Maurilio Gorito is hosting an Ask the Experts on R&S and this very subject just recently came up (so look towards the bottom of the thread). Also, most training vendors maintain their own recommended reading lists. For example:

Also, search the Group Study archives. I know that I wrote a very extensive recommended reading list for the written last year. And in my view, you want to really be done with most (but not necessarily all) of your reading before transitioning from written prep to lab prep. Throughout lab prep, you really want to primarily rely on the DocCD (so that you master its structure). I even tried to avoid the use of Google during lab prep. DocCD or nothing was the goal. Having said that, I do recall needing to reference a couple of my books when it became apparent I had missed some fundamental concept during written prep and the DocCD simply didn't explain it well enough to penetrate my thick skull. And there are a couple of good books out there specifically written for lab practice. According to Maurilio, one of his co-authors (Duggan) will be releasing some kind of an update to "CCIE R&S Practice Labs." IIRC, that's supposed to hit the shelves sometime this month. Don't hold me to that, but I'm pretty sure that's what I read in his current Ask the Experts thread.

Best wishes!


gwhuang5398 Tue, 04/08/2008 - 07:55

Thanks Scott. So is your recommendation to study written fully first, then change to lab? From your experience did you study for both before taking the written? or studied for lab after took the written exam?
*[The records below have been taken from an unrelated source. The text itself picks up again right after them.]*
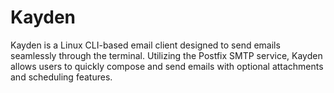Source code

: # Kayden
Kayden is a Linux CLI-based email client designed to send emails seamlessly through the terminal. Utilizing the Postfix SMTP service, Kayden allows users to quickly compose and send emails with optional attachments and scheduling features.
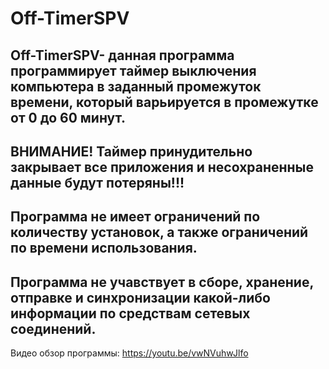 # Off-TimerSPV

Off-TimerSPV- данная программа программирует таймер выключения компьютера в заданный промежуток времени, который варьируется в промежутке от 0 до 60 минут.
------------------------------------------------
ВНИМАНИЕ! 
Таймер принудительно закрывает все приложения и несохраненные данные будут потеряны!!!
------------------------------------------------
Программа не имеет ограничений по количеству установок, а также ограничений по времени использования.
------------------------------------------------
Программа не учавствует в сборе, хранение, отправке и синхронизации какой-либо информации по средствам сетевых соединений.
------------------------------------------------
Видео обзор программы: https://youtu.be/vwNVuhwJlfo
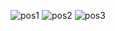
![pos1](https://user-images.githubusercontent.com/109274108/203010588-1b65862b-2fcd-4493-bf18-4e28e3b49d7f.jpg)
![pos2](https://user-images.githubusercontent.com/109274108/203010621-db65d69f-f160-45a3-aaa2-ac1aa78c5a3a.jpg)
![pos3](https://user-images.githubusercontent.com/109274108/203010636-37b4f87b-97ff-49ef-9880-7d847d10c9cc.jpg)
I don't have real switches/routers to set up lab. I'm trying to build simulations in Dynamips. It works great for routing but hard to create switching.


svermill Tue, 04/08/2008 - 10:10

Hi Gary,

I actually did the exams in serial but that's not necessarily the best approach, in retrospect. Some lab practice is helpful for the written. I made a mistake in wanting to just get the written "out of the way" so I hit the books hard and ignored any lab work.

My lab was Dynamips but I bought four c3560-8PC switches. Again, in retrospect, this wasn't the best approach. You can do 100% of routing in Dynamips and some percentage of switching. But for the ~$4k I spent on four new switches, I could have bought a whole bunch of rack time. I guess the main advantage is that I still own the switches and use them to prototype small designs for clients.

Best wishes for your studies Gary!



srue Wed, 04/09/2008 - 09:34


were your 4 3560-8PC's sufficient (as far as port density) for studying for the R/S lab? I've heard at least a few people say that there aren't enough ports on them to do some of the smaller technology labs. Did you find this to be true?


svermill Mon, 04/14/2008 - 14:21

Hey Steven,

This is difficult to answer without getting long-winded, which I have done on this subject far too many times!

Essentially, no, there is not sufficient port density. Having said that, I did pass the CCIE lab with these as the basis for my L2 network. It took lots, and lots, and lots of extra work to bend the vendor lab topologies to work with my physical port limitations. In some ways, this was a learning experience that expanded my mind and my horizons. In other ways, it chewed up valuable study time not directly related to testable lab content. So it can be done, but not easily or quickly. And certainly not cost-effectively if you're buying new (and there's not yet a lot of these for sale least not when I put my lab together last year).